Use the load_wine method to load the wine dataset.
Using the train_test_split function and a random seed of 0, divide the dataset into training and testing sets.
Create a dictionary of possible parameter values. In this instance, we are looking for distinct values of the kernel coefficient gamma and regularization parameter C.
Using the GridSearchCV function, create a grid search object with cross-validation using the SVM model as the estimator, the parameter grid, and 5-fold cross-validation.
Utilizing the fit method, fit the grid search object to the training data.
Print out the top hyperparameters identified by the grid search together with the model's accuracy rating in relation to the test data.
Utilizing the grid search predicted labels and the confusion_matrix function, compute the confusion matrix for the testing data.
Use the plt.imshow, plt.xticks, plt.yticks, plt.xlabel, plt.ylabel, plt.colorbar, and plt.title functions from matplotlib.pyplot to plot the confusion matrix as a heatmap.

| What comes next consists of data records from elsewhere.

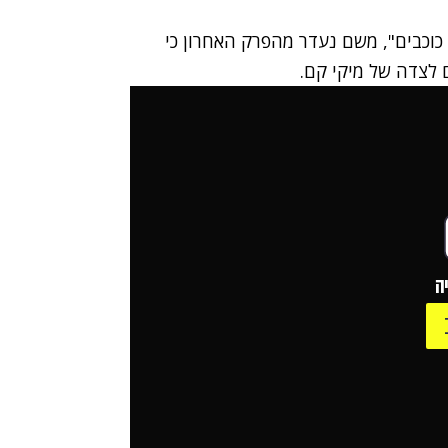
כוכבים"
, משם
נעדר מהפרק האחרון כי
ם לצדה של
מיקי קם.
ה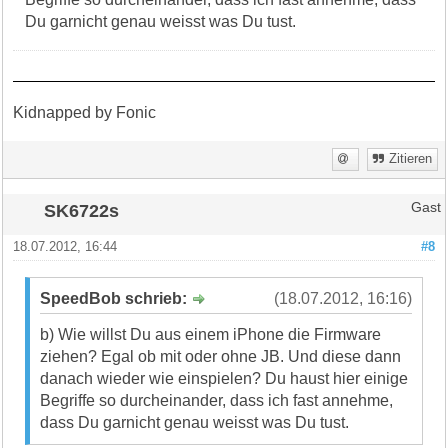
Du garnicht genau weisst was Du tust.
Kidnapped by Fonic
Zitieren
SK6722s
Gast
18.07.2012, 16:44
#8
SpeedBob schrieb:
(18.07.2012, 16:16)
b) Wie willst Du aus einem iPhone die Firmware
ziehen? Egal ob mit oder ohne JB. Und diese dann
danach wieder wie einspielen? Du haust hier einige
Begriffe so durcheinander, dass ich fast annehme,
dass Du garnicht genau weisst was Du tust.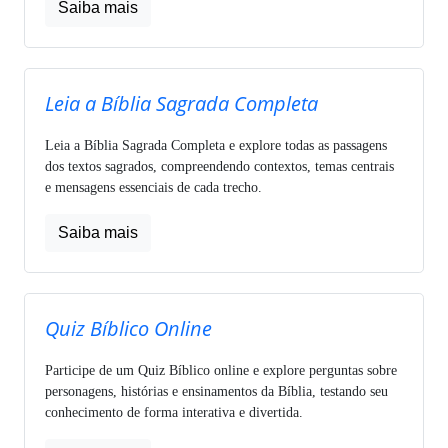
Saiba mais
Leia a Bíblia Sagrada Completa
Leia a Bíblia Sagrada Completa e explore todas as passagens
dos textos sagrados, compreendendo contextos, temas centrais
e mensagens essenciais de cada trecho.
Saiba mais
Quiz Bíblico Online
Participe de um Quiz Bíblico online e explore perguntas sobre
personagens, histórias e ensinamentos da Bíblia, testando seu
conhecimento de forma interativa e divertida.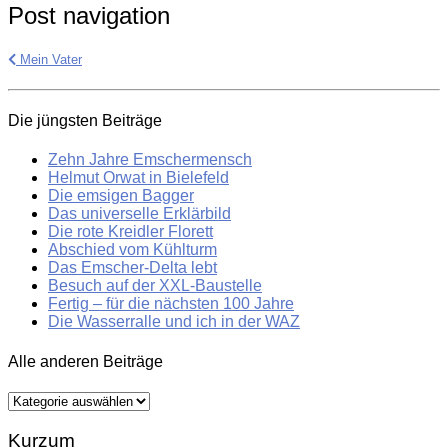
Post navigation
Mein Vater
Die jüngsten Beiträge
Zehn Jahre Emschermensch
Helmut Orwat in Bielefeld
Die emsigen Bagger
Das universelle Erklärbild
Die rote Kreidler Florett
Abschied vom Kühlturm
Das Emscher-Delta lebt
Besuch auf der XXL-Baustelle
Fertig – für die nächsten 100 Jahre
Die Wasserralle und ich in der WAZ
Alle anderen Beiträge
Alle
anderen
Beiträge
Kurzum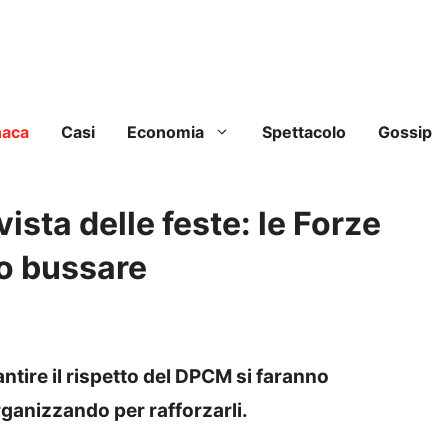
naca
Casi
Economia
Spettacolo
Gossip
 vista delle feste: le Forze
ro bussare
arantire il rispetto del DPCM si faranno
organizzando per rafforzarli.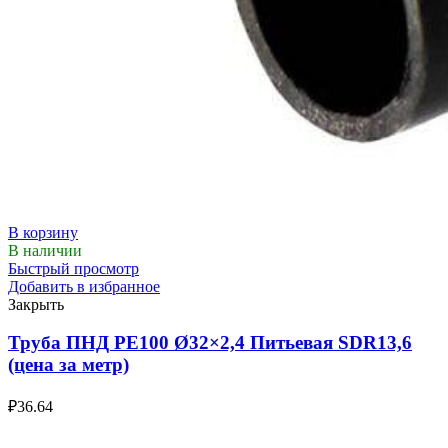
В корзину
В наличии
Быстрый просмотр
Добавить в избранное
Закрыть
Труба ПНД РЕ100 Ø32×2,4 Питьевая SDR13,6
(цена за метр)
₽
36.64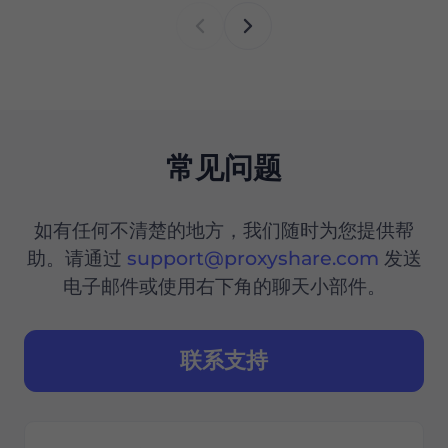
常见问题
如有任何不清楚的地方，我们随时为您提供帮
助。请通过
support@proxyshare.com
发送
电子邮件或使用右下角的聊天小部件。
联系支持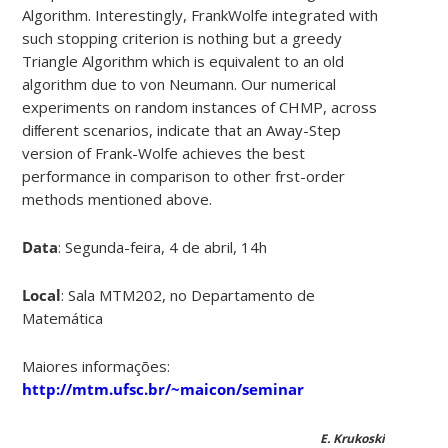
Algorithm. Interestingly, FrankWolfe integrated with
such stopping criterion is nothing but a greedy
Triangle Algorithm which is equivalent to an old
algorithm due to von Neumann. Our numerical
experiments on random instances of CHMP, across
diﬀerent scenarios, indicate that an Away-Step
version of Frank-Wolfe achieves the best
performance in comparison to other frst-order
methods mentioned above.
Data
: Segunda-feira, 4 de abril, 14h
Local
: Sala MTM202, no Departamento de
Matemática
Maiores informações:
http://mtm.ufsc.br/~maicon/seminar
E. Krukoski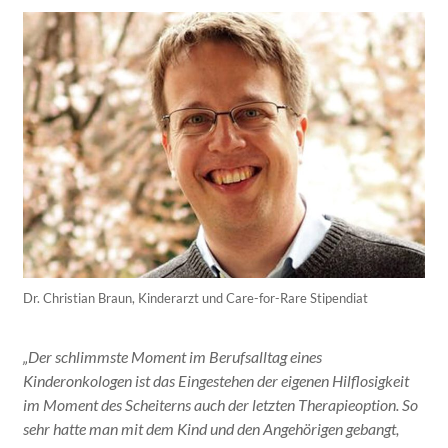
Dr. Christian Braun,
Kinderarzt und Care-for-Rare Stipendiat
„Der schlimmste Moment im Berufsalltag eines
Kinderonkologen ist das Eingestehen der eigenen Hilflosigkeit
im Moment des Scheiterns auch der letzten Therapieoption. So
sehr hatte man mit dem Kind und den Angehörigen gebangt,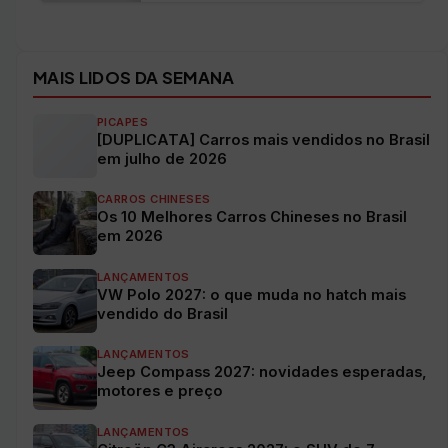
Ver todos os veículos →
MAIS LIDOS DA SEMANA
PICAPES
[DUPLICATA] Carros mais vendidos no Brasil
em julho de 2026
CARROS CHINESES
Os 10 Melhores Carros Chineses no Brasil
em 2026
LANÇAMENTOS
VW Polo 2027: o que muda no hatch mais
vendido do Brasil
LANÇAMENTOS
Jeep Compass 2027: novidades esperadas,
motores e preço
LANÇAMENTOS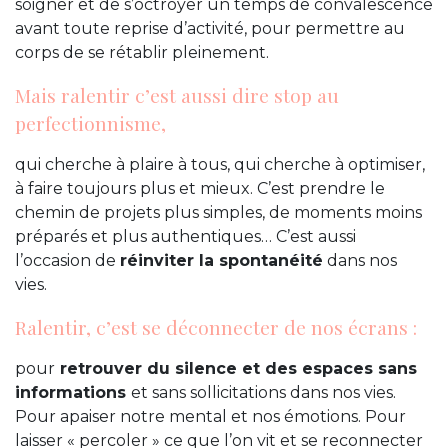
soigner et de s’octroyer un temps de convalescence
avant toute reprise d’activité, pour permettre au
corps de se rétablir pleinement.
Mais ralentir c’est aussi dire stop au
perfectionnisme,
qui cherche à plaire à tous, qui cherche à optimiser,
à faire toujours plus et mieux. C’est prendre le
chemin de projets plus simples, de moments moins
préparés et plus authentiques… C’est aussi
l’occasion de
réinviter la spontanéité
dans nos
vies.
Ralentir, c’est se déconnecter de nos écrans :
pour
retrouver du silence et des espaces sans
informations
et sans sollicitations dans nos vies.
Pour apaiser notre mental et nos émotions. Pour
laisser « percoler » ce que l’on vit et se reconnecter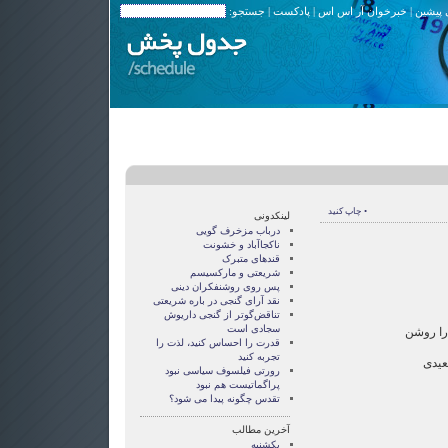
 پیشین
|
خبرخوان آر اس اس
|
پادکست
| جستجو:
• چاپ کنید
لینکدونی
درباب مزخرف گویی
ناکجاآباد و خشونت
قندهای متبرک
شریعتی و مارکسیسم
پس روی روشنفکران دینی
نقد آرای گنجی در باره شریعتی
تناقض‌گوتر از گنجی داريوش
سجادی است
ارا روشن
قدرت را احساس کنید، لذت را
تجربه کنید
عیدی
رورتی فيلسوف سياسی نبود
پراگماتيست هم نبود
تقدس چگونه پيدا می شود؟
آخرین مطالب
یکشنبه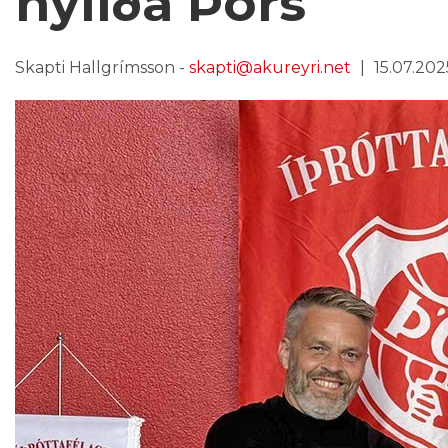
nýliða Þórs
Skapti Hallgrímsson -
skapti@akureyri.net
15.07.2025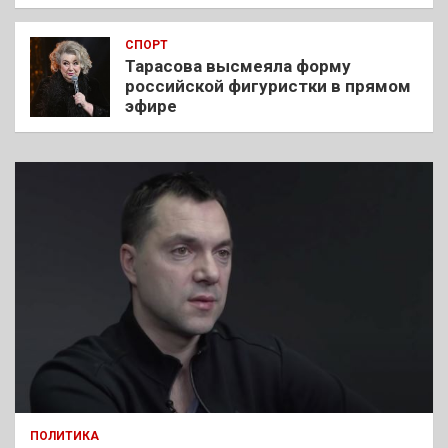
СПОРТ
Тарасова высмеяла форму
российской фигуристки в прямом
эфире
ПОЛИТИКА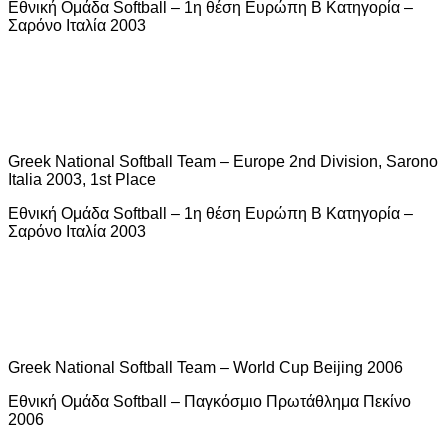
Εθνική Ομάδα Softball – 1η θέση Ευρώπη Β Κατηγορία –
Σαρόνο Ιταλία 2003
Greek National Softball Team – Europe 2nd Division, Sarono
Italia 2003, 1st Place
Εθνική Ομάδα Softball – 1η θέση Ευρώπη Β Κατηγορία –
Σαρόνο Ιταλία 2003
Greek National Softball Team – World Cup Beijing 2006
Εθνική Ομάδα Softball – Παγκόσμιο Πρωτάθλημα Πεκίνο
2006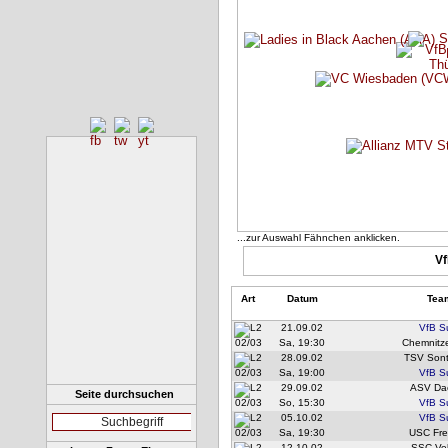
...zur Auswahl Fähnchen anklicken.
Vf
Art
Datum
Tea
21.09.02
VfB S
02/03
Sa, 19:30
Chemnitz
28.09.02
TSV Sont
02/03
Sa, 19:00
VfB S
29.09.02
ASV Da
Seite durchsuchen
02/03
So, 15:30
VfB S
05.10.02
VfB S
02/03
Sa, 19:30
USC Fre
12.10.02
SSC Vel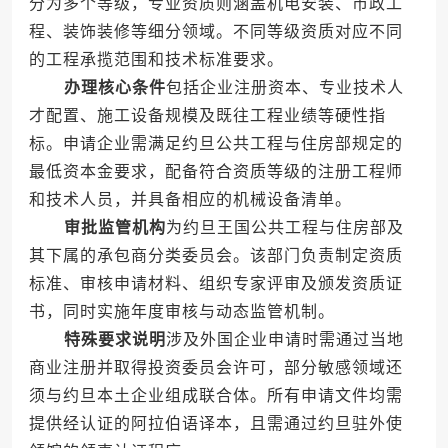
分为多个等级，专业资质则涵盖机电安装、市政工
程、装饰装修等细分领域。不同等级资质对应不同
的工程承揽范围和技术标准要求。
办理核心条件
包括企业注册资本、专业技术人
才配置、施工设备规模及既往工程业绩等硬性指
标。申请企业需满足约旦公共工程与住房部规定的
最低资本金要求，配备符合资质等级的注册工程师
和技术人员，并具备相应的机械设备清单。
审批监管机构
为约旦王国公共工程与住房部及
其下属的承包商分类委员会。该部门负责制定资质
标准、审核申请材料、组织专家评审及颁发资质证
书，同时实施年度审核与动态监管机制。
特殊要求说明
涉及外国企业申请时需通过当地
商业注册并取得投资委员会许可，部分敏感领域还
须与约旦本土企业组成联合体。所有申请文件均需
提供经认证的阿拉伯语译本，且需通过约旦驻外使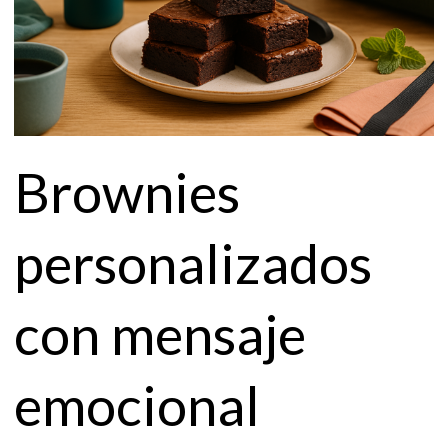
Brownies
personalizados
con mensaje
emocional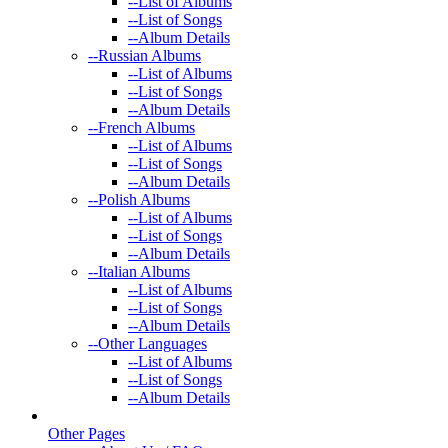
--
List of Albums
--
List of Songs
--
Album Details
--
Russian Albums
--
List of Albums
--
List of Songs
--
Album Details
--
French Albums
--
List of Albums
--
List of Songs
--
Album Details
--
Polish Albums
--
List of Albums
--
List of Songs
--
Album Details
--
Italian Albums
--
List of Albums
--
List of Songs
--
Album Details
--
Other Languages
--
List of Albums
--
List of Songs
--
Album Details
Other Pages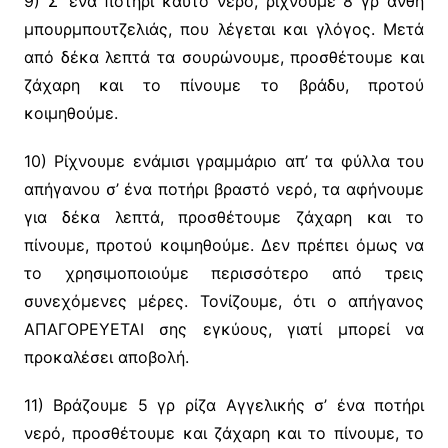
9) Σ’ ένα ποτήρι καυτό νερό, ρίχνουμε 8 γρ άνθη
μπουρμπουτζελιάς, που λέγεται και γλόγος. Μετά
από δέκα λεπτά τα σουρώνουμε, προσθέτουμε και
ζάχαρη και το πίνουμε το βράδυ, προτού
κοιμηθούμε.
10) Ρίχνουμε ενάμισι γραμμάριο απ’ τα φύλλα του
απήγανου σ’ ένα ποτήρι βραστό νερό, τα αφήνουμε
για δέκα λεπτά, προσθέτουμε ζάχαρη και το
πίνουμε, προτού κοιμηθούμε. Δεν πρέπει όμως να
το χρησιμοποιούμε περισσότερο από τρεις
συνεχόμενες μέρες. Τονίζουμε, ότι ο απήγανος
ΑΠΑΓΟΡΕΥΕΤΑΙ σης εγκύους, γιατί μπορεί να
προκαλέσει αποβολή.
11) Βράζουμε 5 γρ ρίζα Αγγελικής σ’ ένα ποτήρι
νερό, προσθέτουμε και ζάχαρη και το πίνουμε, το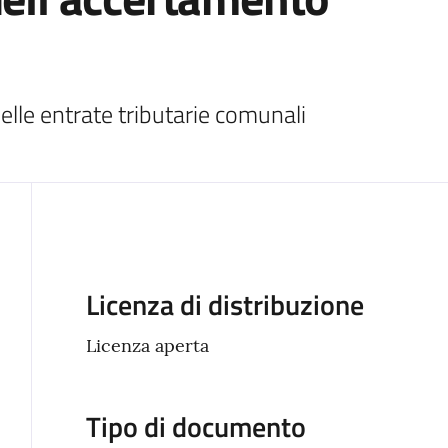
elle entrate tributarie comunali
Descrizione
Licenza di distribuzione
Licenza aperta
Tipo di documento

Download. Download the Grid Search CV 3.ipynb files used here.

---- Summary ----

As of now you know all basics of Grid Search CV.

A method for locating the ideal hyperparameters for a machine learning model is called grid search CV.
Hyperparameters are variables that are explicitly set prior to training rather than being learned by the model during training.
Grid search CV entails building a grid of potential hyperparameter values and assessing the model's performance for every conceivable set of hyperparameters.
To assess how well the model performs with each set of hyperparameters, cross-validation is utilized.
The greatest performance metric obtained during cross-validation is used to determine which set of hyperparameters is the best.
Particularly for big hyperparameter grids and complicated models, grid search CV can be computationally demanding.
In contrast to manual tuning or using default hyperparameter values, it can result in noticeably higher performance.
Grid search CV is a commonly used machine learning technique that is supported by numerous tools and frameworks, including Python's scikit-learn.